すでに3月には塩竃市立第二中学校の交信に合わせて、ローテータとアンテナの動作確認と質問をする生徒たちの交信のリハーサルも済んでいたので、余裕で交信当日を迎えるはずでした。
ところが、交信当日に使用する予定の教室での別の会議が、予定よりも延びて、会場準備が忙しくなりました。また、開会式でこれまでの活動紹介で使うパワーポイントの手直し作業がギリギリまでかかってしまいました。
さらに悪いことは重なるもので、3月には正常に動いていたアンテナ動作を念のために再度確認すると、ローテーターコントローラーの示す方位と、実際のアンテナの方位がずれていることに気づきました。もう外は暗くなっていて、その中を屋上に登って、アンテナの方角を修正するかどうか迷いましたが、ローテータを貸してくださったJA0CQP小松さん(3年前辰野町でのARISSスクールコンタクトの実施者)に電話で相談し、コントローラーのボリューム調整で事なきを得たのが、開会式が始まる15分前でした。

> **問題 1**
交信準備に関する本文の「すでに3月には塩竃市立第二中」から「会式が始まる15分前でした。」までを、一字も変えずに書き写してください。
> **問題 2**
交信準備に関する本文の最後の文に続けて、その先を書き進めてください。
以下の項目は、本文とは別の出典から取ったものです。

収集データ
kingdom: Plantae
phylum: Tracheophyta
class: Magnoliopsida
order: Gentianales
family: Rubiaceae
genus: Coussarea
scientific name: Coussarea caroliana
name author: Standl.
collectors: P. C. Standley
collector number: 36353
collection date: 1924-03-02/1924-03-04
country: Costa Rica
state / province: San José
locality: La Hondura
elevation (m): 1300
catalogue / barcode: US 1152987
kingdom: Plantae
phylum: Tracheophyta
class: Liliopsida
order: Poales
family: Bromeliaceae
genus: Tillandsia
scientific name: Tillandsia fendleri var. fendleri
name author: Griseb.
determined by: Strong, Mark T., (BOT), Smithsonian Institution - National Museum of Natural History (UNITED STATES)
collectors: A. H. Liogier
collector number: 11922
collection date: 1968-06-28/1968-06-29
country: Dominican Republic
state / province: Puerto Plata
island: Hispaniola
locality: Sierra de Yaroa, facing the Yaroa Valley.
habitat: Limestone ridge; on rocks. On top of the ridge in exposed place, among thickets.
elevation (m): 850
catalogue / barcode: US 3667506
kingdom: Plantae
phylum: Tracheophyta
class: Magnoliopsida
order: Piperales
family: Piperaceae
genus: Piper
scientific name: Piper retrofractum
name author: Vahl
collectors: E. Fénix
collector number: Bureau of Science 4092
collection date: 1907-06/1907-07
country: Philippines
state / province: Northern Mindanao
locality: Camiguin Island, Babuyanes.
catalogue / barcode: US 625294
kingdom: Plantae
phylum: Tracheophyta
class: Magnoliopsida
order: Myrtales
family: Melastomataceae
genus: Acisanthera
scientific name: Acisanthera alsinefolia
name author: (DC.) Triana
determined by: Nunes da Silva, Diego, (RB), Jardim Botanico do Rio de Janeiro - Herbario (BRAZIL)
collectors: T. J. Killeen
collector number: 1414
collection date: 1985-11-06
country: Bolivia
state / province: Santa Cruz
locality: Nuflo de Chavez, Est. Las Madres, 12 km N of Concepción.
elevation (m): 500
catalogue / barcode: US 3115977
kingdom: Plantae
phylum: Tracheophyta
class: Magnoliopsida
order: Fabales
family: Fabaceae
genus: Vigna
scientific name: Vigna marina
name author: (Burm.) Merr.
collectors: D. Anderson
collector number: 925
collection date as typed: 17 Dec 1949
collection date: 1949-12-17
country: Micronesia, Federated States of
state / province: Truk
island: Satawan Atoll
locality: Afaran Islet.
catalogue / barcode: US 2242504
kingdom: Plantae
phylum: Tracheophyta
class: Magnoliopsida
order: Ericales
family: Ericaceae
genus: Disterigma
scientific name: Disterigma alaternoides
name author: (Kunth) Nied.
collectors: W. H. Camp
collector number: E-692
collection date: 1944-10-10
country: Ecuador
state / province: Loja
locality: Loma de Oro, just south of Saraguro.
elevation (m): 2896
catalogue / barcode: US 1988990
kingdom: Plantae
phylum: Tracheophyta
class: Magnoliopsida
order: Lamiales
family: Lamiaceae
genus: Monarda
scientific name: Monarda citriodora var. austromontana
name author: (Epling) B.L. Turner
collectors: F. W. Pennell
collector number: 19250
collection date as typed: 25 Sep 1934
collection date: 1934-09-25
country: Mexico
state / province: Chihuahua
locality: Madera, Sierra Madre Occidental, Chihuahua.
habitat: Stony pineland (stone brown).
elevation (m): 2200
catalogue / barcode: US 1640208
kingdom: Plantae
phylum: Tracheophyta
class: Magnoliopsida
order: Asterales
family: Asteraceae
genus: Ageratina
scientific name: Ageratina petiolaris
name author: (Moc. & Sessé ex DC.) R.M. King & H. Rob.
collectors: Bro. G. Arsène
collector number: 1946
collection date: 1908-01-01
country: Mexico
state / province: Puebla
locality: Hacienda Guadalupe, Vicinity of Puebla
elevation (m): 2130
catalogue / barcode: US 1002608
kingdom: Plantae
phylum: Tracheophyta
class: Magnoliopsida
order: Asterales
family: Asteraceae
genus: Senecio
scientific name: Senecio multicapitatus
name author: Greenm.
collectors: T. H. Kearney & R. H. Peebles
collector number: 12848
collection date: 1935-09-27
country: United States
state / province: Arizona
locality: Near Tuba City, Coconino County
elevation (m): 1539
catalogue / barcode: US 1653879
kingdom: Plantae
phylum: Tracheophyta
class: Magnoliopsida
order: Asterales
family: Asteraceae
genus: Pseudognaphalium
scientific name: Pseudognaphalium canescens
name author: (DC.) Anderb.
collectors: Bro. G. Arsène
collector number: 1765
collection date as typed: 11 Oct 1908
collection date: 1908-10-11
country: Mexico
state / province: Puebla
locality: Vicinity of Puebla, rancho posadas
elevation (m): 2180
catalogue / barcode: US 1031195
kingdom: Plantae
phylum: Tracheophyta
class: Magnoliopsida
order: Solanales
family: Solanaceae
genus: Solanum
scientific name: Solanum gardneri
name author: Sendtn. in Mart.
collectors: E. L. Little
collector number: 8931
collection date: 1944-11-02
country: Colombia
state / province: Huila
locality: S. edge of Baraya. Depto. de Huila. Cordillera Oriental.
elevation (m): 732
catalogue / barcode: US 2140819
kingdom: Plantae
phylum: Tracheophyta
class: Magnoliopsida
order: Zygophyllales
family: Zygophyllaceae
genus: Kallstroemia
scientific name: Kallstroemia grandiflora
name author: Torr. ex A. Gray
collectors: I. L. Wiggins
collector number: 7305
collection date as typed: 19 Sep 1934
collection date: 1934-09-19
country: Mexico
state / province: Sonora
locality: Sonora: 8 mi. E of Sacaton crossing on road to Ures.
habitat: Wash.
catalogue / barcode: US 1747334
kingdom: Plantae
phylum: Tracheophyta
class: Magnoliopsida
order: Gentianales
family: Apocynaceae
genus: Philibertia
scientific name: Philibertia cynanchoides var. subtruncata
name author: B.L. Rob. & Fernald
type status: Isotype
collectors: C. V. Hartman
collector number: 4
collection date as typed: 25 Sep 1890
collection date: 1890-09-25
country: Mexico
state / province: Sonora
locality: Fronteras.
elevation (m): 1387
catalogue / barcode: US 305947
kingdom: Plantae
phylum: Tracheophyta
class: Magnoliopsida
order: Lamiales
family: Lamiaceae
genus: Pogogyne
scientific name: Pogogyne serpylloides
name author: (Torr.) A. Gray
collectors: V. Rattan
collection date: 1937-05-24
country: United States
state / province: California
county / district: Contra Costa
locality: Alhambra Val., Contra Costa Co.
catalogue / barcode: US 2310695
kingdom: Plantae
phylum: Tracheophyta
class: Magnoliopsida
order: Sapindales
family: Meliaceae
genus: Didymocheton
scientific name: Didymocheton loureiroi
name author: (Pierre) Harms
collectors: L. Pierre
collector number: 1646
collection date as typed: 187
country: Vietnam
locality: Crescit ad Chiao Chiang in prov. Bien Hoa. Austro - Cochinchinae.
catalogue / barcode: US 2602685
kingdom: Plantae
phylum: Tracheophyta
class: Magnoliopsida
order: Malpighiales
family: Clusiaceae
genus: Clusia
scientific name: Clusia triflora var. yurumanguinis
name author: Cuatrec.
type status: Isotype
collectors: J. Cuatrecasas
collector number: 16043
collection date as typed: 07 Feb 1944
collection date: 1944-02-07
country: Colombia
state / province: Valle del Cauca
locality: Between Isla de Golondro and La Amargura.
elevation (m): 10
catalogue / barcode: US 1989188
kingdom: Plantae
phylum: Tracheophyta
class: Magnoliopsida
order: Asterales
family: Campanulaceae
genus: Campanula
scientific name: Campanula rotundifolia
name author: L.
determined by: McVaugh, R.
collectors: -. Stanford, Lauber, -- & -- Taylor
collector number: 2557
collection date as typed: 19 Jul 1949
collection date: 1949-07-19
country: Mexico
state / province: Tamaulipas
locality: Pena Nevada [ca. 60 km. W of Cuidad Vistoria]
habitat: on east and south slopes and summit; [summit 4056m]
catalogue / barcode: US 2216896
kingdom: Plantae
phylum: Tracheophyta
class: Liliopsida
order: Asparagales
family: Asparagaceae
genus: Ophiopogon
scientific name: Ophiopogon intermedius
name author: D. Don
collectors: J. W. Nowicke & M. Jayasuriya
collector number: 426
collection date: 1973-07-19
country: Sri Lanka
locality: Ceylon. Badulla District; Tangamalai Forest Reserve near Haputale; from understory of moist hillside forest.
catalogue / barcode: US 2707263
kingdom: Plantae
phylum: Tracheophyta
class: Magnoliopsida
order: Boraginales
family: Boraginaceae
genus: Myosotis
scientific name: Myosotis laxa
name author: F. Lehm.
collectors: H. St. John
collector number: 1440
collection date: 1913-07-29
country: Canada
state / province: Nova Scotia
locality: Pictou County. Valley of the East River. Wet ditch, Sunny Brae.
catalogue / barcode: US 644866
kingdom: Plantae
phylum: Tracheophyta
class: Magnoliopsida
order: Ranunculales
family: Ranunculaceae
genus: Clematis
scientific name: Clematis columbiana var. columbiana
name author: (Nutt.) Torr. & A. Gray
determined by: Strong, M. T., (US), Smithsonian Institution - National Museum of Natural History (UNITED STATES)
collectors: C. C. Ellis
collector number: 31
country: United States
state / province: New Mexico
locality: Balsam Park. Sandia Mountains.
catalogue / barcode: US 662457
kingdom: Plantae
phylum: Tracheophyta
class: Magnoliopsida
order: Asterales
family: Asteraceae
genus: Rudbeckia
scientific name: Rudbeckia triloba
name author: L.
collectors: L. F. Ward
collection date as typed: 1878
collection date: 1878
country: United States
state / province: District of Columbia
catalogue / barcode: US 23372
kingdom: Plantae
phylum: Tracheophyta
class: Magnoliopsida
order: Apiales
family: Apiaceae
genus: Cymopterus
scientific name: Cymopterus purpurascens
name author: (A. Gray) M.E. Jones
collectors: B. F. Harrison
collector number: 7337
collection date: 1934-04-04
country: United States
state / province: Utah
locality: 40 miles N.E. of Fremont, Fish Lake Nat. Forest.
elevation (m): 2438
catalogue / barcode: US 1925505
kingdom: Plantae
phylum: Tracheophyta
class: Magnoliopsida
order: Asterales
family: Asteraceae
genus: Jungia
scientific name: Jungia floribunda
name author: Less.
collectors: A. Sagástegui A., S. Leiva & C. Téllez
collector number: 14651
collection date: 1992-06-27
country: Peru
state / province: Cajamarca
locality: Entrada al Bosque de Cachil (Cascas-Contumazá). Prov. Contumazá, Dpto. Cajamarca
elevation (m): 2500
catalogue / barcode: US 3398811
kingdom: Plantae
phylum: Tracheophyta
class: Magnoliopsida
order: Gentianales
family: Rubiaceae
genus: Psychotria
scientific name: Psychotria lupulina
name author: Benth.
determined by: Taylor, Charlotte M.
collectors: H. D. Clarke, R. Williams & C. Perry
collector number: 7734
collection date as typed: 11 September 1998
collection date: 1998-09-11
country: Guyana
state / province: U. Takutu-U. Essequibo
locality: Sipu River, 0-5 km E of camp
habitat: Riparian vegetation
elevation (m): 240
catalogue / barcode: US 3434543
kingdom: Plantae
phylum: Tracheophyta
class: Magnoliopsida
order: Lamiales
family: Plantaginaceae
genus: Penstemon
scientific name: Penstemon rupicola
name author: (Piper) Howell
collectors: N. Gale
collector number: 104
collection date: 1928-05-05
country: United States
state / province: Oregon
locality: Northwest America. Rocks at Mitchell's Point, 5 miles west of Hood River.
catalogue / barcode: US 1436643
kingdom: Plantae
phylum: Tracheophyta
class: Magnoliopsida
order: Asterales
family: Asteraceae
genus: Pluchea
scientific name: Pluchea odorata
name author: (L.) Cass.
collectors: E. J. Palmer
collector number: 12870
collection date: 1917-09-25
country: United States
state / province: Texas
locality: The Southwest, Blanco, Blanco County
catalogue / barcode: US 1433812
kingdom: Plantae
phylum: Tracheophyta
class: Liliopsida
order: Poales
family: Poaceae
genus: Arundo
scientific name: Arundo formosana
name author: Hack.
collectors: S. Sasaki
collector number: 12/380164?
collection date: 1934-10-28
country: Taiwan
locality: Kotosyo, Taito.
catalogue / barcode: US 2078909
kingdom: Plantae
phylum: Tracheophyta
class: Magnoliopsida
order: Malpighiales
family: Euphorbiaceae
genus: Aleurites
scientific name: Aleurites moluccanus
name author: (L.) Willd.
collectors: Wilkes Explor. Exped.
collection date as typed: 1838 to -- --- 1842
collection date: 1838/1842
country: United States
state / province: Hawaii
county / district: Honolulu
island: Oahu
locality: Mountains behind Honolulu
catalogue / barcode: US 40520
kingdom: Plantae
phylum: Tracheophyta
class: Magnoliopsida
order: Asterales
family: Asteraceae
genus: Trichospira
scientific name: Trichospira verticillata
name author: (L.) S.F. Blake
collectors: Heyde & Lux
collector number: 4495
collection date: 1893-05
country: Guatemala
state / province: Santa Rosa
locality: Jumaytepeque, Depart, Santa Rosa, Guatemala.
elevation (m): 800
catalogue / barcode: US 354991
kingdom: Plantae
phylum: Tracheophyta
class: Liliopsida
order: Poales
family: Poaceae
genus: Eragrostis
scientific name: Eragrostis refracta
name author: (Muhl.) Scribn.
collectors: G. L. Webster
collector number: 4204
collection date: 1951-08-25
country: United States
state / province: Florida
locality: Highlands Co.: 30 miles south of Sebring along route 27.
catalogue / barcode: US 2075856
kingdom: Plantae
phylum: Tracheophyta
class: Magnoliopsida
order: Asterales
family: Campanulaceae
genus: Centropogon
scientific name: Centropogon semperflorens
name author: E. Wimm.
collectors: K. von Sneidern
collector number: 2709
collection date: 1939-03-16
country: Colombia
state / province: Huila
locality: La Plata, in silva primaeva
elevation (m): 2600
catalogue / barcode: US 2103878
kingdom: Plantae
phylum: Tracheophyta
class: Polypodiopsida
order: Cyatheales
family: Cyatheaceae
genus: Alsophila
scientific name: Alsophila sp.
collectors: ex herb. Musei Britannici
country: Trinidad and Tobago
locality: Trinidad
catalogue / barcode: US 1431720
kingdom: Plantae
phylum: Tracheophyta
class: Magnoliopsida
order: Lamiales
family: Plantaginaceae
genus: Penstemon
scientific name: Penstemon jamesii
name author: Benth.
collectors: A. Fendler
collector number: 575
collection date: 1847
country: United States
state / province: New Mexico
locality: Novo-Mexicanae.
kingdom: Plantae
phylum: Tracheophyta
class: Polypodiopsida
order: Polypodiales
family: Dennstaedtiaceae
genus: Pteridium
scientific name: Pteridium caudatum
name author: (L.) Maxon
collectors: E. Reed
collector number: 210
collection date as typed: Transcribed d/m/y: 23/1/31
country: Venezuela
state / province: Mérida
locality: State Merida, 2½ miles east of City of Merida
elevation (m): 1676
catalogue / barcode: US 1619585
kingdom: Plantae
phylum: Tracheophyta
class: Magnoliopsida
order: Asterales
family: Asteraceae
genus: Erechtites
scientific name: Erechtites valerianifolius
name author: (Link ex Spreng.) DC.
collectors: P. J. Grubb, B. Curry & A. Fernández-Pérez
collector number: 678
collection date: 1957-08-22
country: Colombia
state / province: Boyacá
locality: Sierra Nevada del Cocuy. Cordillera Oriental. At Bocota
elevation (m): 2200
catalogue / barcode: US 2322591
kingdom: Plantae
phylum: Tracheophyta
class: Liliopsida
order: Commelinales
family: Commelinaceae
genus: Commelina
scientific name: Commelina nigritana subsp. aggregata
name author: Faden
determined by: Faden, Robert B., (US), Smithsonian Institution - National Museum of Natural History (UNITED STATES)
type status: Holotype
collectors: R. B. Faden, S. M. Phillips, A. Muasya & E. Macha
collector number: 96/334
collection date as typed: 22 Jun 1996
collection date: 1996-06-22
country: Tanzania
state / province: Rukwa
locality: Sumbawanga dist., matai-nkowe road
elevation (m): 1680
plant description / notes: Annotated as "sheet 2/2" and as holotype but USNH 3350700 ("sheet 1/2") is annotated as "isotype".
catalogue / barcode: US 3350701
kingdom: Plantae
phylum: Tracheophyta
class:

> **解答 1**
すでに3月には塩竃市立第二中学校の交信に合わせて、ローテータとアンテナの動作確認と質問をする生徒たちの交信のリハーサルも済んでいたので、余裕で交信当日を迎えるはずでした。
ところが、交信当日に使用する予定の教室での別の会議が、予定よりも延びて、会場準備が忙しくなりました。また、開会式でこれまでの活動紹介で使うパワーポイントの手直し作業がギリギリまでかかってしまいました。
さらに悪いことは重なるもので、3月には正常に動いていたアンテナ動作を念のために再度確認すると、ローテーターコントローラーの示す方位と、実際のアンテナの方位がずれていることに気づきました。もう外は暗くなっていて、その中を屋上に登って、アンテナの方角を修正するかどうか迷いましたが、ローテータを貸してくださったJA0CQP小松さん(3年前辰野町でのARISSスクールコンタクトの実施者)に電話で相談し、コントローラーのボリューム調整で事なきを得たのが、開会式が始まる15分前でした。

> **解答 2**
一難去ってまた一難。校長先生のお話や生徒代表の話など無事に進み、いよいよ本番交信開始前の休憩時刻の間に、無線機から他の通常の地上交信の音声を会場に出して、報道陣に録音の音量を確認しておいてもらおうと、VFOを回していた時のことでした。
「もうISSが日本の上空にいる」と観衆の一人が、GoogleSatの画面を指さして言うのです。「まさか」生徒たちや保護者や報道陣で一杯の部屋がどよめく中、「今朝も最新データを確認しているので大丈夫です」と言う私の心の中にも、「ひょっとして」という不安が湧いてきました。
「それでは、一応呼んでみます」「NA1SSこちらは8N0KHどうぞ」もちろん応答なし。
予定時刻になっていないから当然なのですが、GoogleSatの画面上では、ISSは日本上空から段々と南東の太平洋上に離れていっています。無言の観衆からの視線が私に突き刺さってきます。
「NA1SSこちらは8N0KHどうぞ」5分間以上呼びました。応答なし。
いずれにしても、本来の交信開始予定時刻も近づいてきているので、引き続き呼びます。
「8N0KHこちらは8N0……あれっ。NA1SSこちらは8N0KHどうぞ」
私は観衆の方を向くことができず、視線を下に落として、無線機の表示をじっと見るしかありませんでした。
私の人生の中で最も動揺した時間帯が、およそ8分を過ぎた頃でした。突然、「あっ」と気づきました。慌てて無線機の操作をして呼ぶと、野口さんの声がスピーカーから聞こえてきました。やっとのことで交信開始です。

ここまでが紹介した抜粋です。